À Montpeyroux, dans l’Hérault, le domaine Villa Dondona mène une parcelle de vermentino en pergola pour garder les grappes au frais. Retour sur près de vingt ans d’expérience.

Jo Lynch, vigneronne au domaine Villa Dondona, continue d'observer et de tirer les conclusions du mode de conduite en pergola.
Jo Lynch, vigneronne au domaine Villa Dondona, continue d'observer et de tirer les conclusions du mode de conduite en pergola.
© X. Delbecque

À la faveur du réchauffement climatique, de plus en plus de vignerons se lancent dans des essais de vignes en pergola. Mais si vous cherchez un véritable retour d’expérience, c’est au domaine Villa Dondona, à Montpeyroux, dans l’Hérault, qu’il faut aller. Un petit hectare de vermentino est ainsi conduit depuis presque vingt ans. « C’est l’une de nos nombreuses folies », plaisante Jo Lynch, qui exploite le domaine aux côtés d’André Suquet. L’objectif assumé de ce mode de conduite était dès le départ de mettre les grappes à l’ombre pour éviter les effets d’un soleil estival qui a toujours su être cuisant sur les contreforts du Larzac. « Nous voulions produire un blanc léger, floral, acidulé, et nous étions emballés par le vermentino, retrace la vigneronne. Mais pour qu’il apporte cette fraîcheur et ce peps, il faut que les baies gardent une belle couleur jade. Le choix de cet itinéraire technique était avant tout guidé par des considérations œnologiques. »

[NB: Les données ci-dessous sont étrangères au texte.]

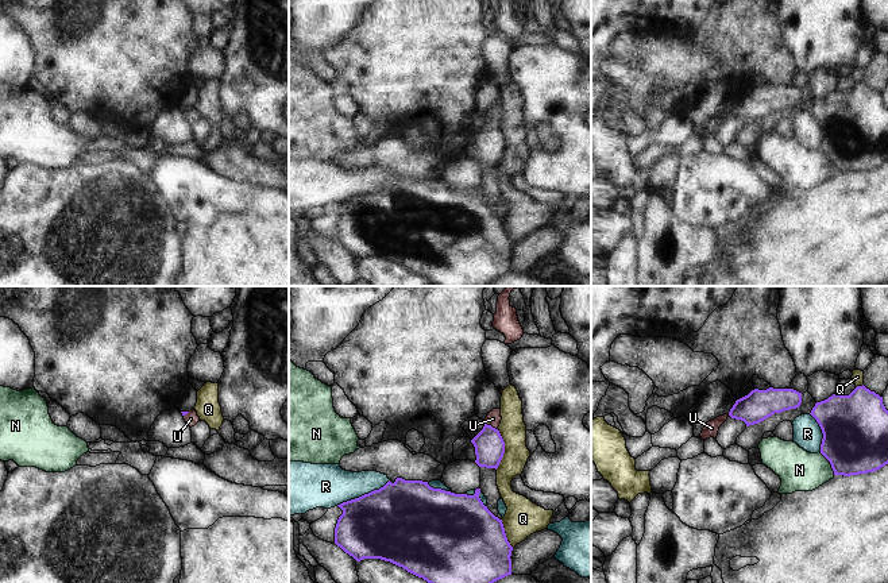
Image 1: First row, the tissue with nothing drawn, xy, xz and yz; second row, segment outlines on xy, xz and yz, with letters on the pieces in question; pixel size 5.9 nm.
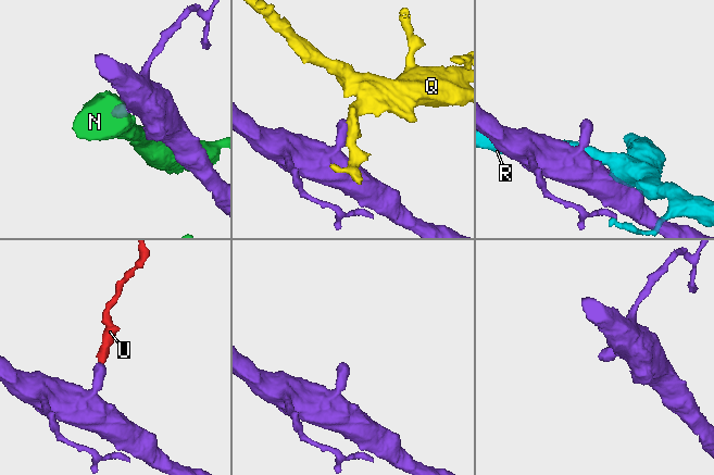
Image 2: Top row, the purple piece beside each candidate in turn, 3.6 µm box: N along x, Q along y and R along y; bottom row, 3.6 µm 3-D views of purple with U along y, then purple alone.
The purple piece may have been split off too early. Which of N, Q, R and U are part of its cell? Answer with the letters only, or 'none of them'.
U

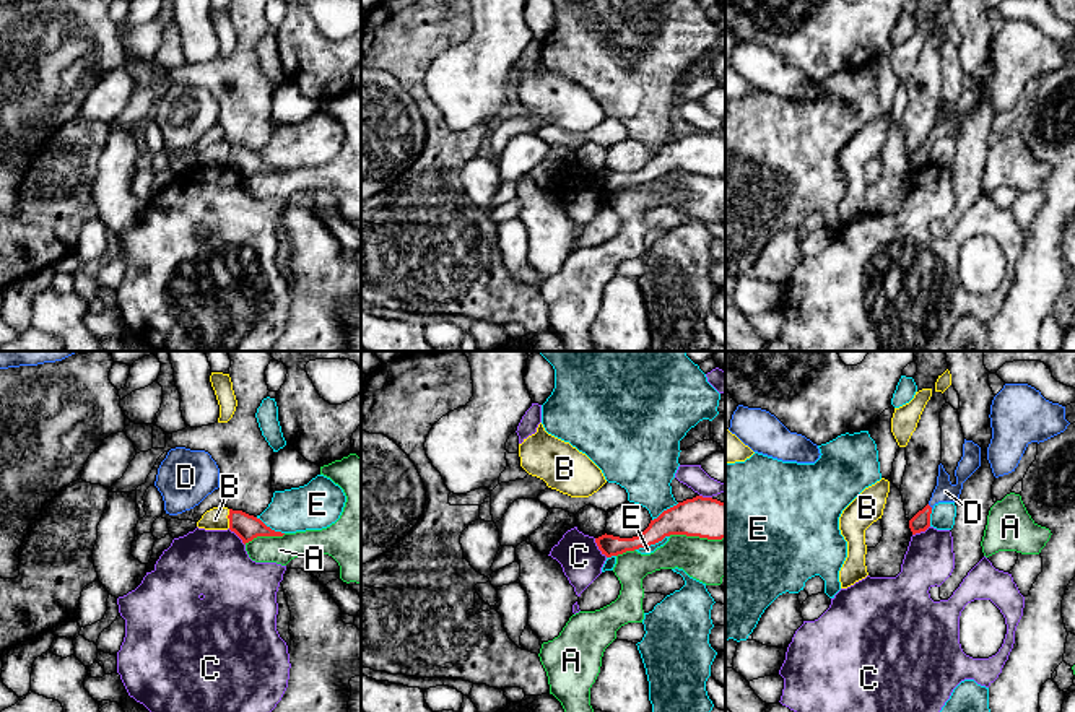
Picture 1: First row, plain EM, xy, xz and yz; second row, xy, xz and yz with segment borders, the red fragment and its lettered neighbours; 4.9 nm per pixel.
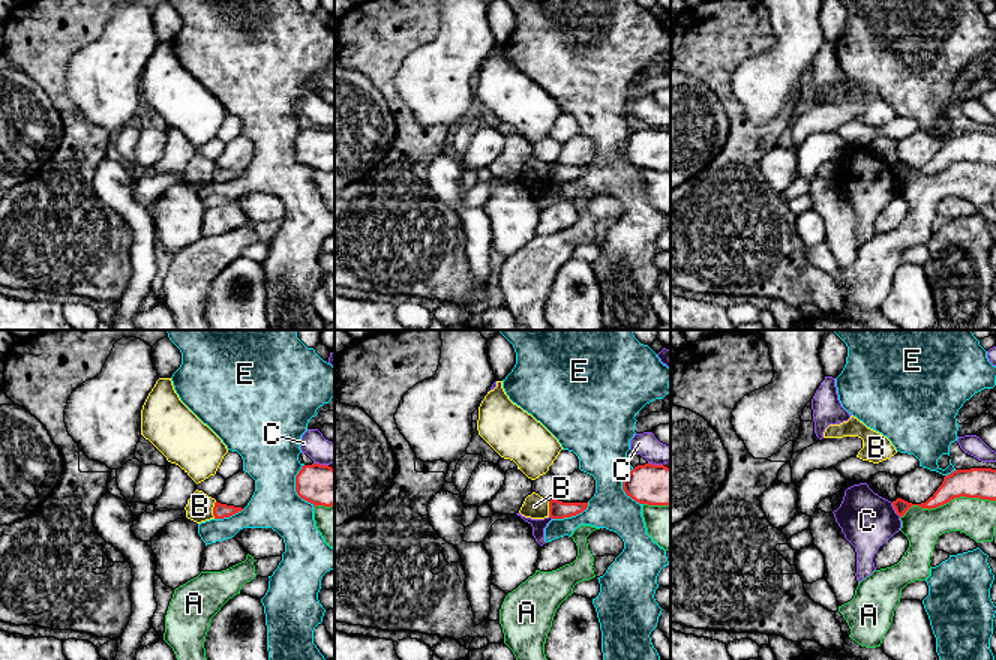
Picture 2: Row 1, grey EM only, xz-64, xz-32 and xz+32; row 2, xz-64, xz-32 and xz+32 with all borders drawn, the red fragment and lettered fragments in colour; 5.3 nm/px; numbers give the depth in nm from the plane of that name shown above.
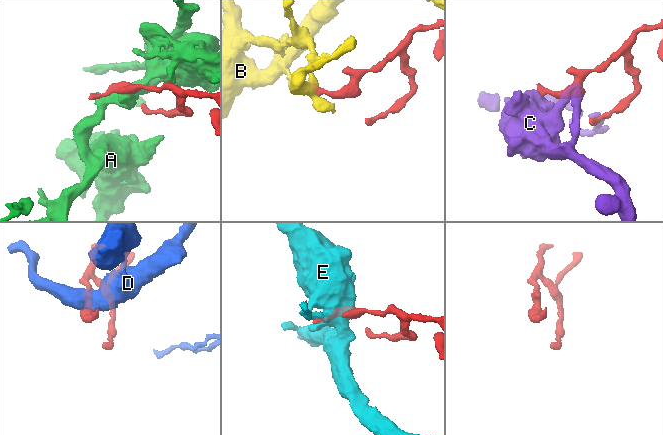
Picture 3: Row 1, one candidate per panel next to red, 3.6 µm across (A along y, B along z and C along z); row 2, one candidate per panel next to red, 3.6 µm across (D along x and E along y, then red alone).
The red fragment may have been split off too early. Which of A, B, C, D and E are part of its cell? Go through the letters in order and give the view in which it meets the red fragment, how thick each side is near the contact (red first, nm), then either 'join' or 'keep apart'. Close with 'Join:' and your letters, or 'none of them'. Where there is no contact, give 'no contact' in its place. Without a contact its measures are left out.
A: contact in xz; calibres 200 and 220 nm; keep apart
B: contact in xy; calibres 130 and 110 nm; keep apart
C: contact in xz; calibres 100 and 200 nm; keep apart
D: contact in yz; calibres 90 and 100 nm; join
E: contact in xz; calibres 190 and 50 nm; keep apart
Join: D

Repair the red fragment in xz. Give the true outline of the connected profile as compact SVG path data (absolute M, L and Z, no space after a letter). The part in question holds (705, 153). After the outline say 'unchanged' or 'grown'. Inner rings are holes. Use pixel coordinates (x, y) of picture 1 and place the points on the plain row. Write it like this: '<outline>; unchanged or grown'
M696 132L664 146L638 172L620 174L602 171L595 179L607 193L634 187L662 177L670 171L699 172L707 176L725 174L725 138Z; unchanged

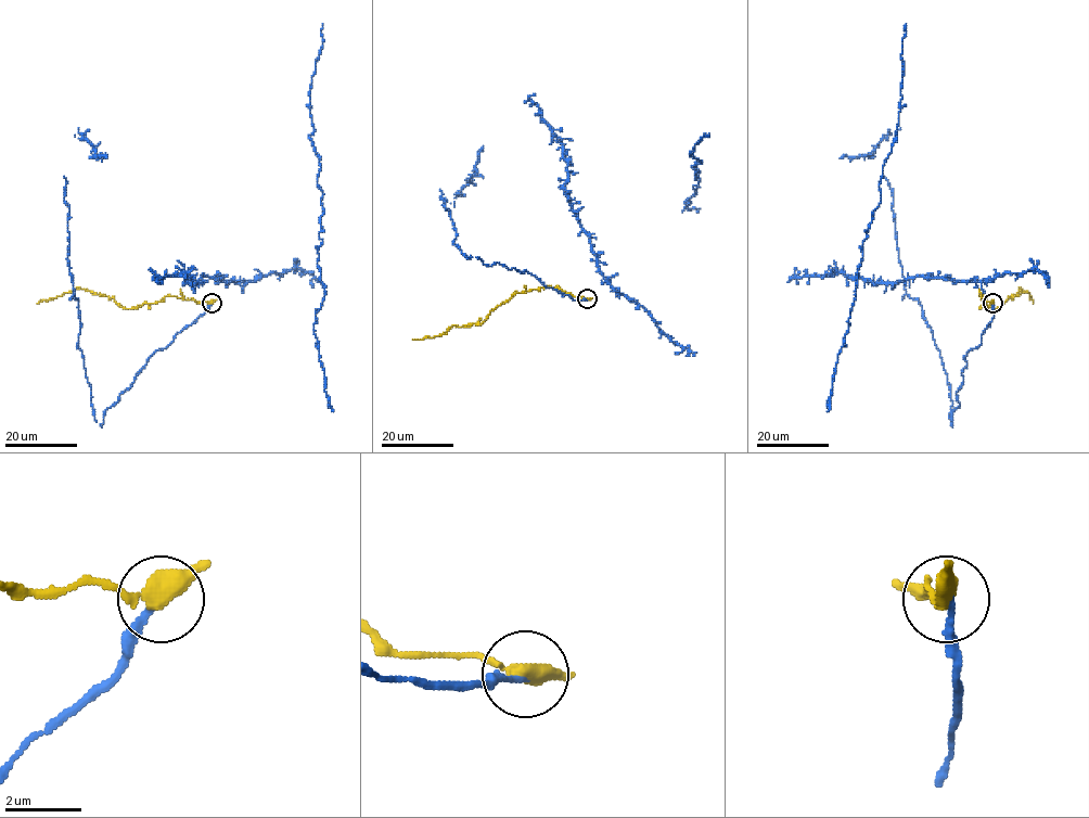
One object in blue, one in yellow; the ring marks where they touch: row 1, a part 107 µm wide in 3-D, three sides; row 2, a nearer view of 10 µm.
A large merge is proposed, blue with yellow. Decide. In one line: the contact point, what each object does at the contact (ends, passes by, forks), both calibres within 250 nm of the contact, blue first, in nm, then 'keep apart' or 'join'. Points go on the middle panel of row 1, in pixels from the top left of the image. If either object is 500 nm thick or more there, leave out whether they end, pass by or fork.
at (587, 298); blue ends there; yellow passes by; 160 nm thick on the blue side, 440 nm on the other; keep apart

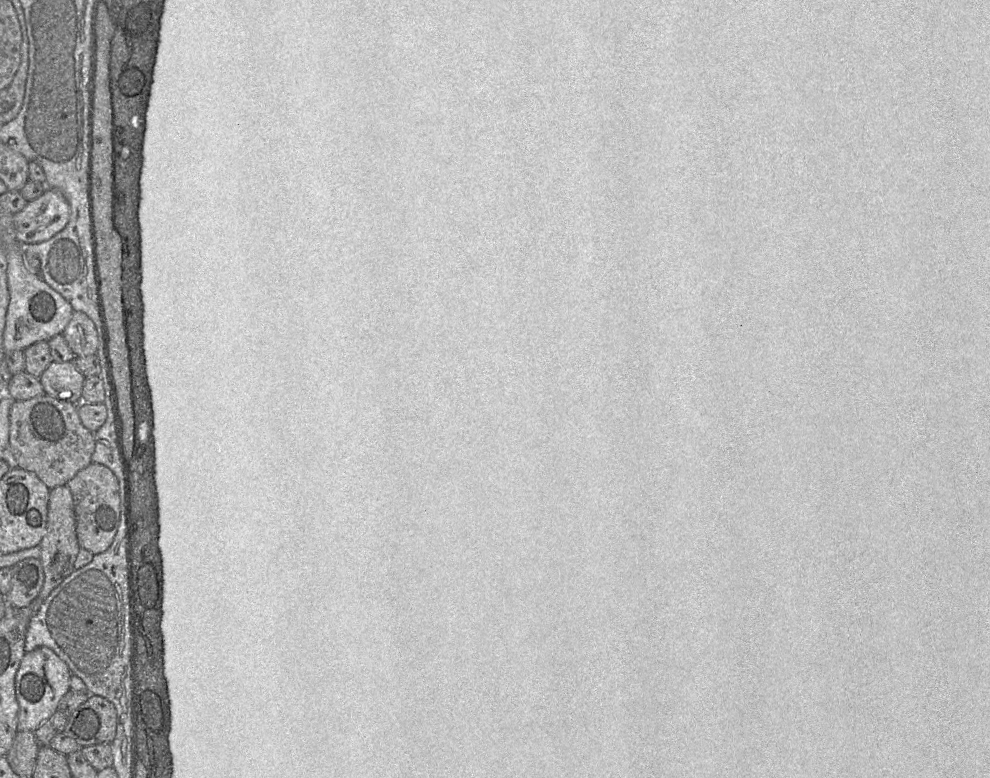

Des grappes moins dorées et moins chargées en sucre

André Suquet et Jo Lynch n’ont pas tout à fait reproduit le système de conduite en pergola employé traditionnellement en Italie et sur le pourtour méditerranéen. Leur conception consiste en des vignes plantées à 0,75 m d’intervalle avec un interrang de 1,90 m, établies en cordon de Royat sur un fil porteur à 1,50 m du sol. Les piquets en bois, installés tous les six pieds et hauts de deux mètres, supportent chacun une arche allant d’une rangée à l’autre. Et sur ces alignements d’arches courrent cinq fils pour porter la végétation de l’année. Ainsi, la tonnelle se reforme chaque campagne au fur et à mesure que la vigne pousse. « Une partie des rameaux prend place naturellement, et nous passons une journée trois à quatre fois par an, au moment de la croissance végétative, pour placer les récalcitrants sur le fil, explique Jo Lynch. Le balai est encore le meilleur outil pour cela ! »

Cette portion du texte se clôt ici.